Top of MATERIAL PROVIDED

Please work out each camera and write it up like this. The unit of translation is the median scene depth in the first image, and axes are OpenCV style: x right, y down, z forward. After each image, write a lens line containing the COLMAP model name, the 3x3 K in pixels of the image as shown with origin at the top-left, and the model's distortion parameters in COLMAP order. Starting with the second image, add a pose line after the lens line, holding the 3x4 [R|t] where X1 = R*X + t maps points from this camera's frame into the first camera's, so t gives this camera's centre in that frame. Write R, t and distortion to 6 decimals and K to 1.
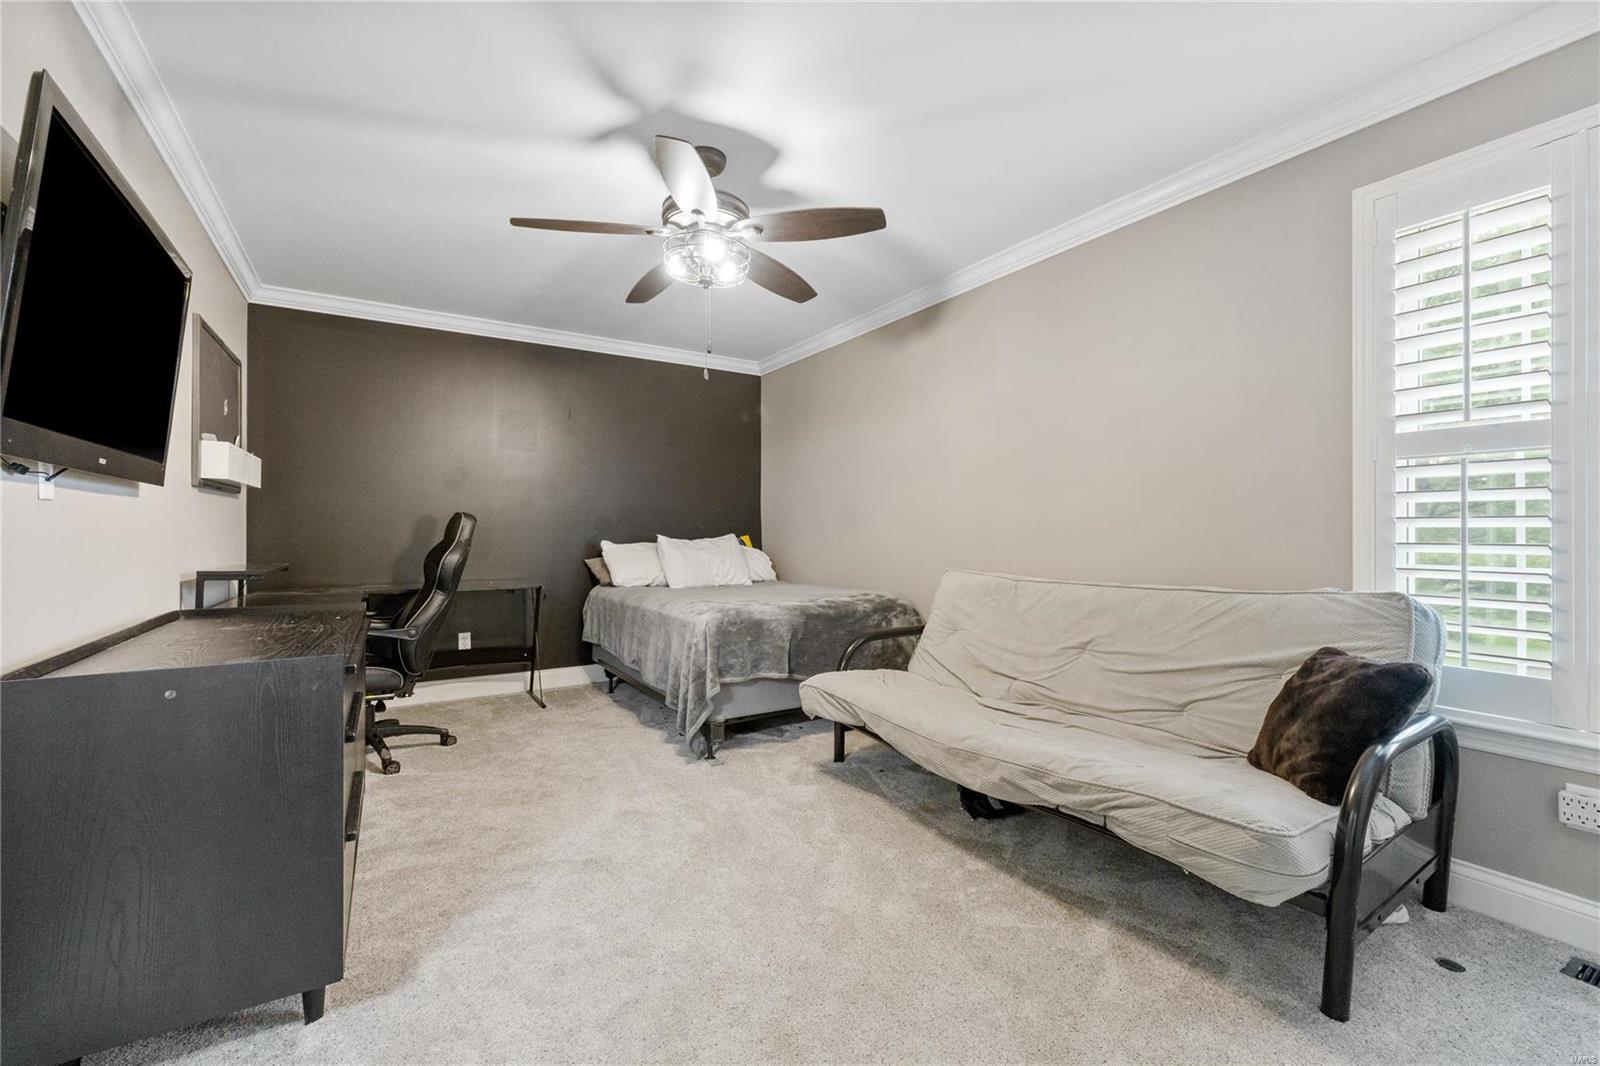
lens RADIAL K [[672.9, 0, 788.5], [0, 672.9, 532.2], [0, 0, 1]] dist [-0.002384, -0.000061]
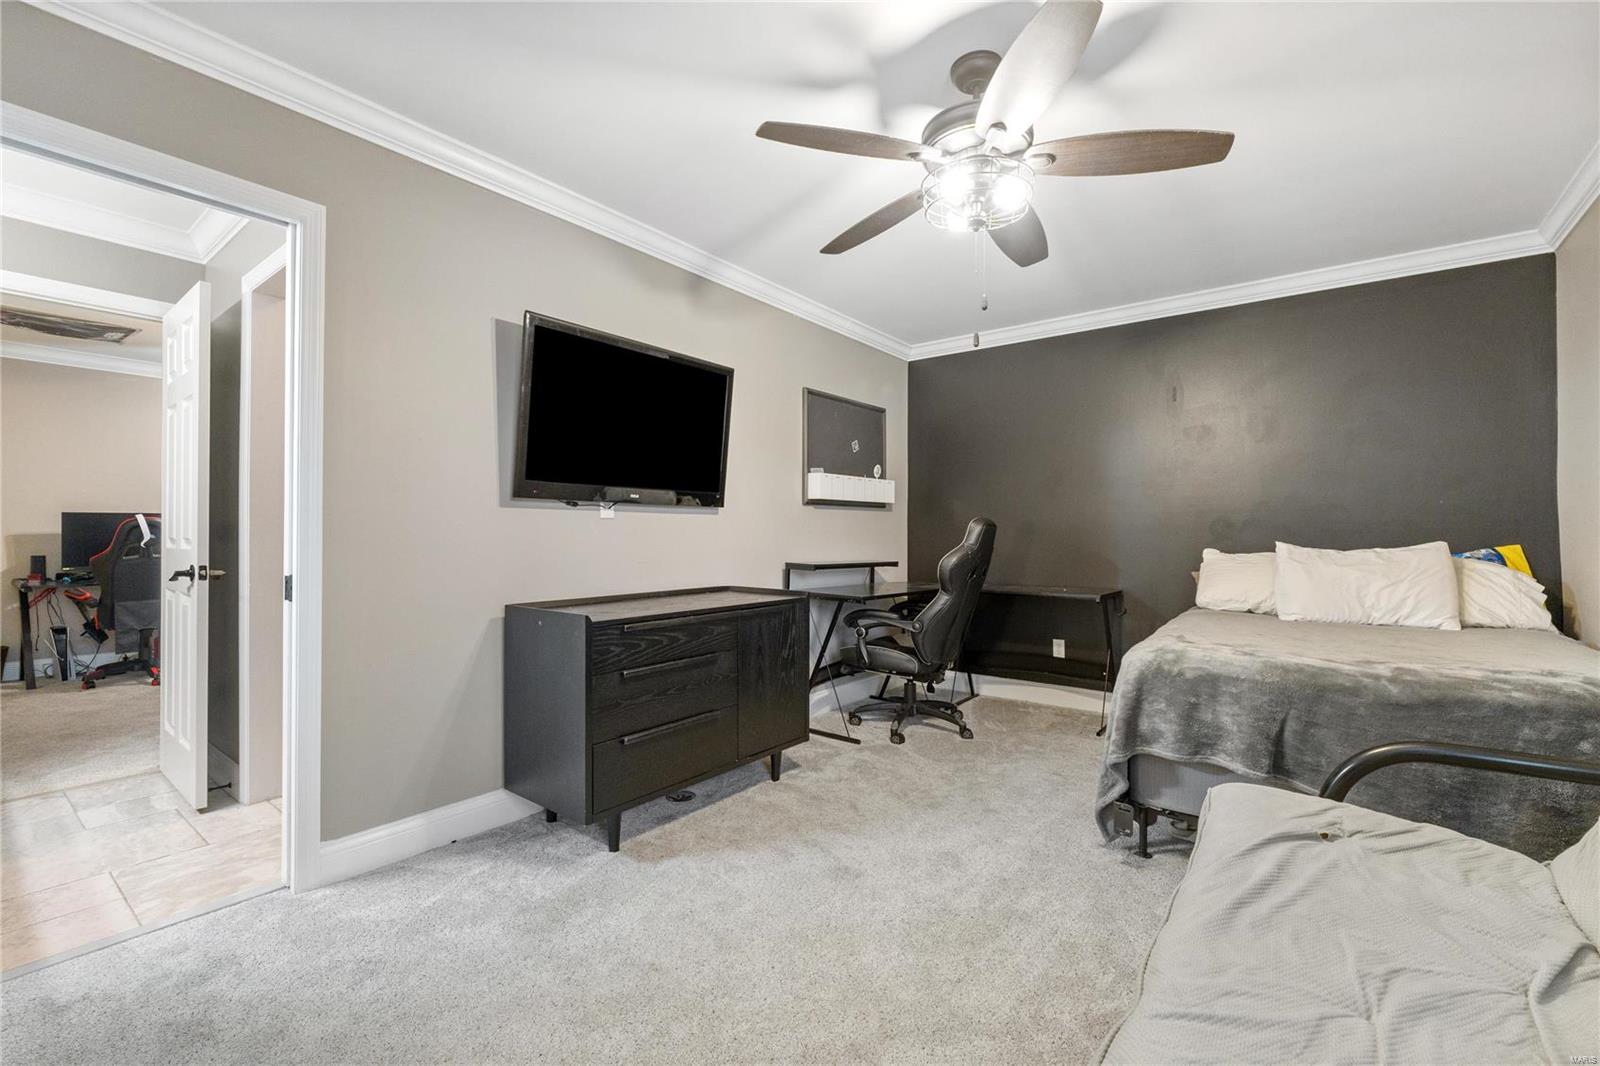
lens RADIAL K [[672.9, 0, 791.3], [0, 672.9, 534.1], [0, 0, 1]] dist [-0.002384, -0.000061]
pose [[0.347532, -0.001791, -0.937667, 0.416201], [-0.003555, 0.999988, -0.003227, -0.000233], [0.937662, 0.004455, 0.347521, 0.396803]]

Bottom of MATERIAL PROVIDED

* **PROBLEM DESCRIPTION**
Write out the data above line for line, without changing anything, and leave the pictures out.

* **RESPONSE BELOW**
Please work out each camera and write it up like this. The unit of translation is the median scene depth in the first image, and axes are OpenCV style: x right, y down, z forward. After each image, write a lens line containing the COLMAP model name, the 3x3 K in pixels of the image as shown with origin at the top-left, and the model's distortion parameters in COLMAP order. Starting with the second image, add a pose line after the lens line, holding the 3x4 [R|t] where X1 = R*X + t maps points from this camera's frame into the first camera's, so t gives this camera's centre in that frame. Write R, t and distortion to 6 decimals and K to 1.
lens RADIAL K [[672.9, 0, 788.5], [0, 672.9, 532.2], [0, 0, 1]] dist [-0.002384, -0.000061]
lens RADIAL K [[672.9, 0, 791.3], [0, 672.9, 534.1], [0, 0, 1]] dist [-0.002384, -0.000061]
pose [[0.347532, -0.001791, -0.937667, 0.416201], [-0.003555, 0.999988, -0.003227, -0.000233], [0.937662, 0.004455, 0.347521, 0.396803]]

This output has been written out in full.